▸ Task statement
Could you copy the records below word for word, leaving out the pictures?

◆ ◆ ◆ ◆ ◆

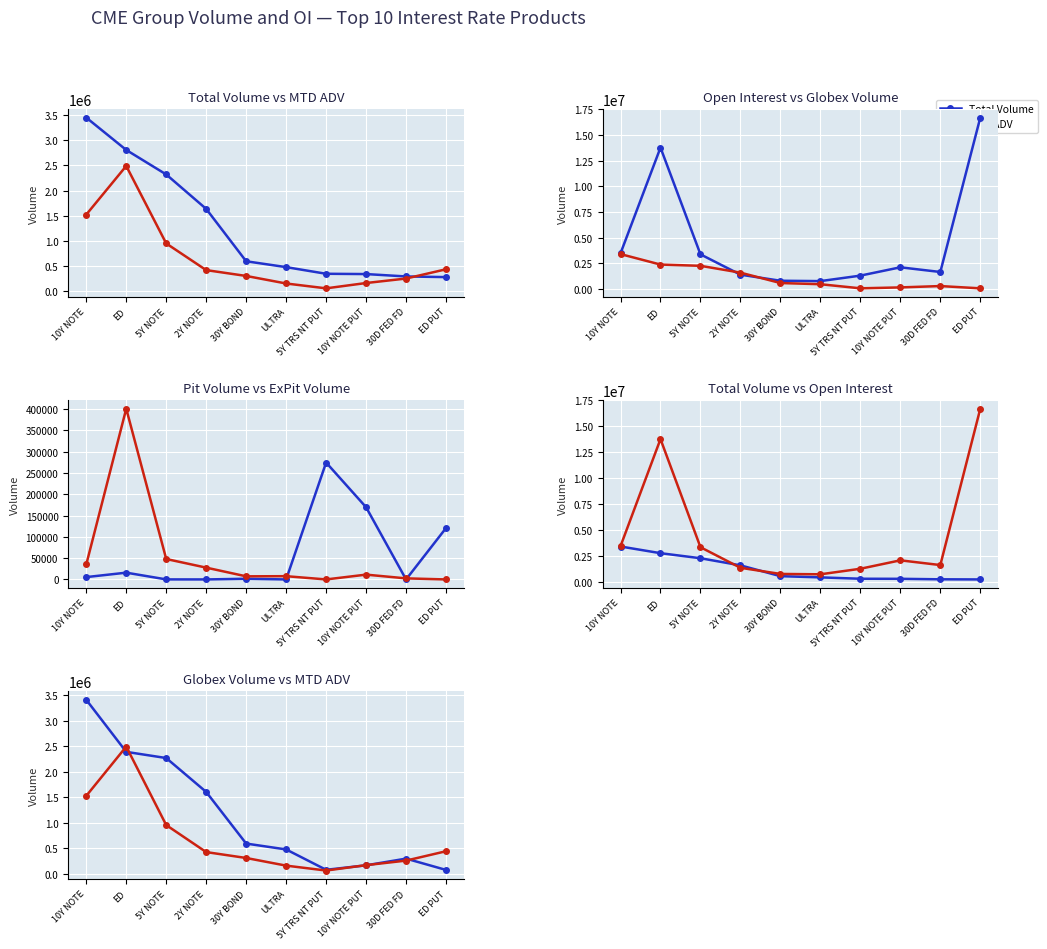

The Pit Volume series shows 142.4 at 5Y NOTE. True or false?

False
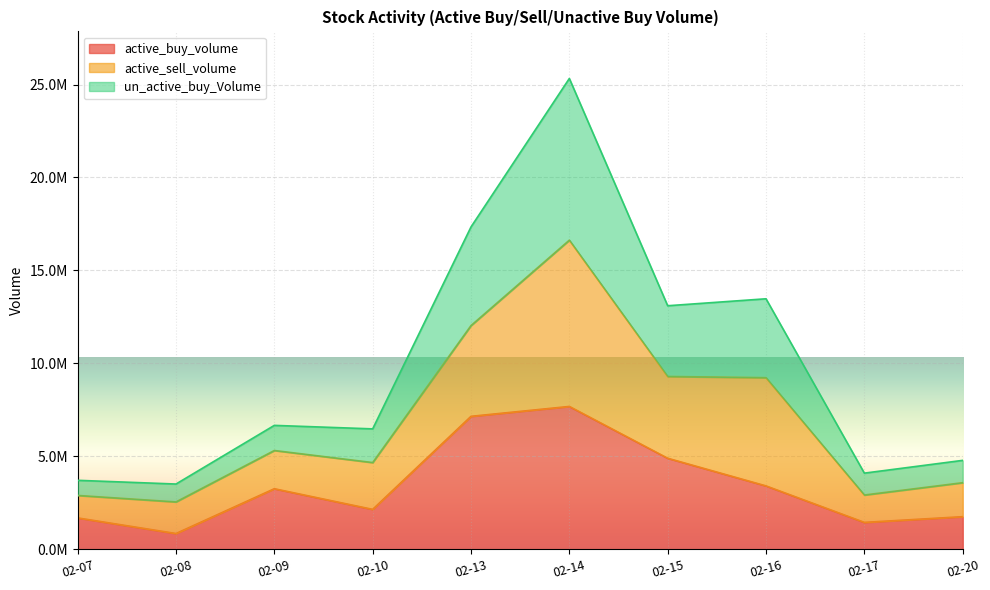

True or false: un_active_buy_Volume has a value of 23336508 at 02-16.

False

◆ ◆ ◆ ◆ ◆

▸ Written reply
The Pit Volume series shows 142.4 at 5Y NOTE. True or false?

False

True or false: un_active_buy_Volume has a value of 23336508 at 02-16.

False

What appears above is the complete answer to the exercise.